According to the National Association of Broadcasters, House Energy & Commerce Committee chairman Fred Upton (R-Mich.) is one of the latest sign-ups to the Local Radio Freedom Act.
That is a resolution opposing a new performance "fee, tax, royalty or other charge" on broadcast radio musical performances.
NAB says there are now 162 sponsors of the resolution, meant to counter legislation proposing such a royalty payment/fee/tax and backed by record labels and artists.
NAB pointed earlier this week to the shout-outs for radio play some artists gave at the Academy of Country Music Awards ceremony April 19.
Last week, Reps. Jerrold Nadler (D-N.Y.), Marsha Blackburn (R-Tenn.), John Conyers, Jr. (D-Mich.) and Ted Deutch (D-Fla.) introduced a bill that would create a public performance right (what broadcasters call the tax or fee).

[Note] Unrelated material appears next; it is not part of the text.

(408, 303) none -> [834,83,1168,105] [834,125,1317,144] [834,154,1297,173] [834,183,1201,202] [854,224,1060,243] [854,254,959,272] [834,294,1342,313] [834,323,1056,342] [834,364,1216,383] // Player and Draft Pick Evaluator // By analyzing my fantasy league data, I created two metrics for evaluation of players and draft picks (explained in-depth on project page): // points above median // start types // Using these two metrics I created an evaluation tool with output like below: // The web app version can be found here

Currently, broadcasters pay a blanket license to music rights groups, but argue that airplay is a fair exchange, and valuable compensation, for individual performances.
The Fair Play Fair Pay Act of 2015 would also allow musicians and record labels to collect royalties on individual airplay on radio.
It also creates, or attempts to according to its sponsors, cross-platform parity for payments through a "willing seller, willing buyer" standard judges could use to arbitrate rates.
The bill also requires royalty payments for some pre-1972 recordings not currently recognized as getting compensation.
The National Association of Broadcasters is strongly opposed to the bill, and similar performance royalty legislation it has successfully fended off in the past.